Friday, February 6, 2009

Koshi Tappu Wildlife reserve

Koshi Tappu Wildlife reserve
Koshi Tappu Wildlife reserve is a wetland situated in the flood plains of the Sapta-Koshi River in Nepal's Eastern Terai. Gazette-notified as a wild life reserve in 1976, it covers a reserve area of 175 km2 (68 sq mi) and is one of the Outstanding Important Bird Areas in the Indo-Gangetic grasslands. The park has large population of Swamp Francolin, breeding Bristled Grass-warbler, records of White-throated Bushchat and Finn's Weaver. The Koshi river forms the major landmark of the reserve and is home to 80 fish species, around 441 species of birds, 30 shore birds, 114 water birds, 20 ducks and 2 ibises. The endangered swamp partridge and Bengal florican are also found here. The Koshi Barrage is an extremely important resting-place for migratory birds (87 nos winter visitors). In view of its rich biodiversity it was declared a Ramsar site of international significance in 1987. The endangered Gharial crocodile and Gangetic dolphin locally known as sons in Bihar and a further endangered species (freshwater dolphin) have been recorded in the river.
The last surviving population of wild buffalo or arna in Nepal is found in the reserve (number at present is estimated to be 150). The reserve is a habitat of 20 other animal species such as hog deer, spotted deer, wild boar, blue bull and rock python.
The vegetation mainly includes tall khar-pater grasslands with a few patches of khair-sissoo scrub forest and deciduous mixed riverine forest.
During the monsoon, the reserve is flooded with depths ranging from 10 to 300 cm (3.9 to 120 in). Birdwatching along the eastern embankment at dusk and dawn is one of the most exciting tourist attractions in the reserve. Gangetic River Dolphin, locally known as sons in Bihar, is an endangered species (freshwater dolphin).

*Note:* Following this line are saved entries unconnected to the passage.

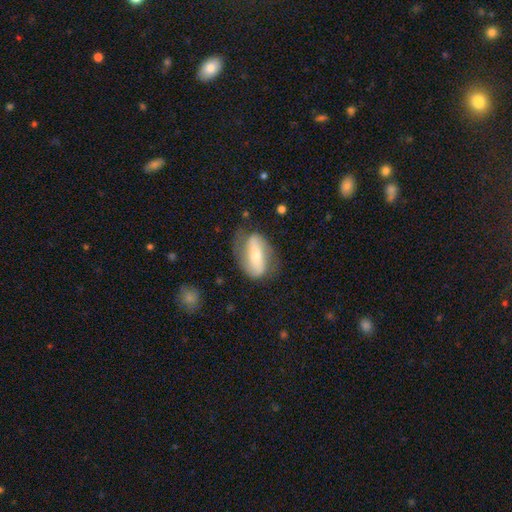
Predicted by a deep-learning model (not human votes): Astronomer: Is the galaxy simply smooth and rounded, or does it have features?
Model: featured or disk — 63%.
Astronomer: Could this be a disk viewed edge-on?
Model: no — 88%.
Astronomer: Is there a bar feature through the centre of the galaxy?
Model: strong — 55%.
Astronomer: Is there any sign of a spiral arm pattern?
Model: yes — 73%.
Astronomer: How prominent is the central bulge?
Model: moderate — 50% (runner-up: small, 42%).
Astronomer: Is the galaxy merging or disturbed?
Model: none — 64%.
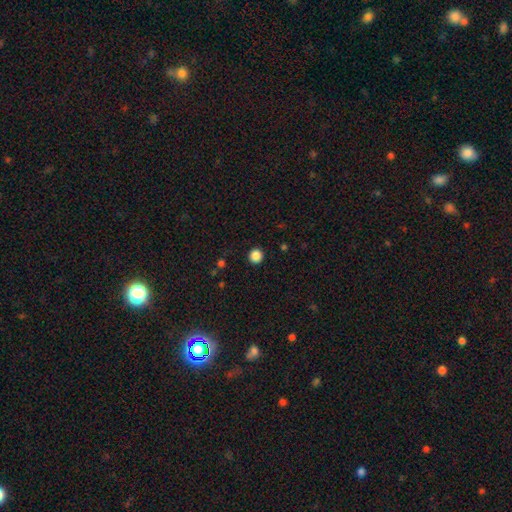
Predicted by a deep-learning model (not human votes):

The Kosi is known as the “Sorrow of Bihar”when it flows from Nepal to India, as it has caused widespread human suffering in the past through flooding and very frequent changes in course.

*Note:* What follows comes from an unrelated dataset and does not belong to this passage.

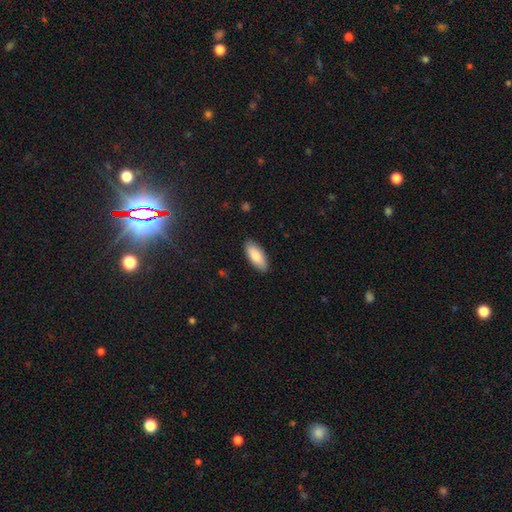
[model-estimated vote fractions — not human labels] Smooth or featured: smooth — 84% (featured or disk — 10%)
How rounded: in between — 82% (cigar-shaped — 16%)
Merging: none — 88% (minor disturbance — 9%)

The Koshi has an average water flow (discharge) of 1 564 m³/s or 55,000 cu ft/s. During floods, it increases to as much as 18 times the average. The greatest recorded flood was 24,200 m³/s (850,000 cu ft/s) on 24 August 1954. The Kosi Barrage has been designed for a peak flood of 27,014 m³/s (954,000 cu ft/s)(2).

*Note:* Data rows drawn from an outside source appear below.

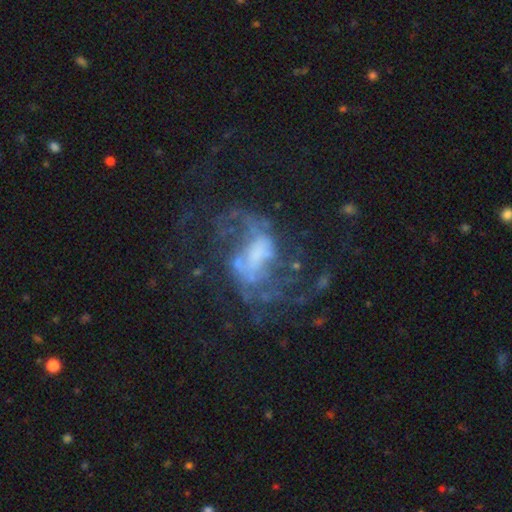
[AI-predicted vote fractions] Smooth or featured?
  - featured or disk: 79% *
  - star or artifact: 11%
  - smooth: 10%
Edge-on disk?
  - no: 97% *
  - yes: 3%
Bar?
  - no: 39% * (tied)
  - weak: 39% * (tied)
  - strong: 22%
Spiral arms?
  - yes: 77% *
  - no: 23%
Spiral winding?
  - loose: 51% *
  - medium: 36%
  - tight: 12%
Spiral arm count?
  - 2: 56% *
  - can't tell: 22%
  - 3: 7%
  - 1: 6%
  - 4: 4%
  - more than 4: 4%
Bulge size?
  - moderate: 31% *
  - small: 27%
  - none: 25%
  - large: 14%
  - dominant: 2%
Merging?
  - none: 43% *
  - major disturbance: 35%
  - minor disturbance: 16%
  - merger: 5%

Owing to extensive soil erosion and landslides in its upper catchment by factors both natural and human, the silt yield of the Kosi is about 19 m³/ha/year (10 cu yd/acre/yr), one of the highest in the world. (2). The Arun, with its origins in Tibet, brings the greatest amount of coarse silt in proportion to its total sediment load. The river is able to transport its heavy sediment load down the steep gradients and narrow gorges in the mountains and foothills, but on the plains beyond Chatra where slopes are flatter the sediment load is deposited in an immense alluvial fan that has grown to an area of about 15 000 km². This fan extends some 180 km from its apex where it leaves the foothills, across the international border into Bihar state and on to the Ganges. Instead of a single well-defined channel, the river has numerous interlacing channels that shift laterally over the fan from time to time. Without sufficient channelisation, floods spread out very widely. The record flow of 24 200 m³/s is equivalent to water a meter deep and more than 24 kilometers wide, flowing down the slight slope of the alluvial fan at one meter per second.
The Kosi's alluvial fan has fertile soil and abundant groundwater in a part of the world where agricultural land is in acutely limited supply in relation to population. Subsistence farmers must balance the threat of starvation with that of floods. As a result, the flood-prone area is densely populated and subject to heavy loss of life. Floods have caused the Kosi to be called the “River of Sorrow”{3). It contributes disproportionately to India having more deaths in floods than any other country except Bangladesh.